Pace had more than a month to prepare for the trip, plenty of time to decide on a route and how much they might be able to accomplish over a relatively tight schedule. It would take too long to drive all the way to the Yucatan, let alone Guatemala, Pace figured, so he set his sights on their heading straight to Mexico City, where he’d never been, and seeing what happened once they got there.
“Plenty of sizzlin’ little angels in Mexico City, I bet,” Terry said.
“As the poet wrote,” replied Pace, “We present ourselves among ignorant beasts by appearing as angels.”
“Sounds good to me,” said Terry.
2
Pace and Terry’s trip proceeded uneventfully until they crossed the border into Mexico from Brownsville to Matamoros. It was in El Jabalí, a bar in Matamoros, that they met a man about Pace’s age or older named Hugo Gresca, who spoke fluent English and told them he had worked for many years as an assistant to the movie director John Huston.
“I was the one who took Huston to Puerto Vallarta and found the location for him to shoot Night of the Iguana. He bought a property I discovered down the coast accessible only by boat. I was a young buck back then, a handsome devil, you’d better believe. Remember in that movie how Ava Gardner’s always dancin’ on the beach with those two caballeros shakin’ maracas who’re supposed to be her playthings? Well, scratch that, amigos. It was yours truly she took up with, taught me what she called the bul
lfighter’s hello, which was to take her from behind when she didn’t know you were there. She drank a lot and was losin’ her looks a little, but she was a real woman. Those prancy-ass beach boys were maricones, both of ’em; they doted on Ava, though, brought her whatever she wanted: booze, boys, mota. She liked small men, married Mickey Rooney, for God’s sake, and Sinatra, both shrimps. Ava lived in Madrid, mostly, at the Hotel Victoria, where the bullfighters stayed, and she had her pick. I got nothin’ but good things to say about that woman.
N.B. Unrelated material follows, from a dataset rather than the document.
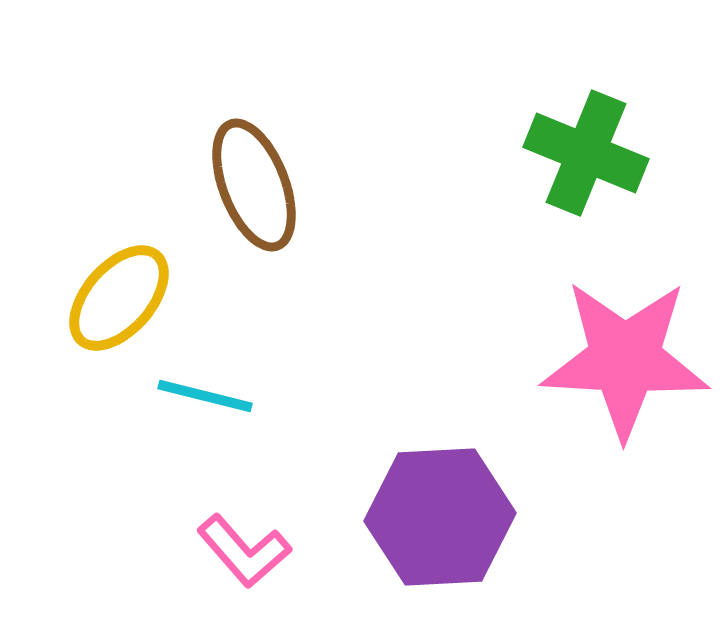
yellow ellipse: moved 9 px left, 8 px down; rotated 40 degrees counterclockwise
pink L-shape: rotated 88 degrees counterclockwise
“John took me to his estate in Ireland, where we drank whiskey every morning with breakfast, then chased foxes on horseback with the dogs. It rained all the time there and I needed the sun, so I went back to Puerto Vallarta and became the caretaker at John’s hideaway for twenty years, off and on. It was a great life, amigos! Beyond dreams. After John died, I lived in New York for five years with Raquelita Pamposada, the Uruguayan actress known as La Pitonisa, the pythoness. She made only a few movies, most of them in Spain and Argentina, before she married a Swiss banker. The divorce settlement allowed her to live a life of luxury on Sutton Place, in a tri-level apartment above Katharine Hepburn’s. This is where I met her, when John was spending time with Hepburn and Bogart before filming The African Queen. Raquelita had a very small part in that movie, as a Congolese prostitute Bogart’s character consorts with prior to setting off on the river. She told me he had terribly bad breath and confessed to her that he could no longer get a hard on after too many years of hard drinking. Unfortunately, the Congolese whore part got cut out of the final version of the film because one of the producers thought it would prejudice the audience negatively toward Bogart. This was La Pitonisa’s swan song, and nobody saw it. She showed me the reel and it was awful, though she was a knockout naked and painted black. I gave her the bullfighter’s hello and goodbye both the first time I saw it.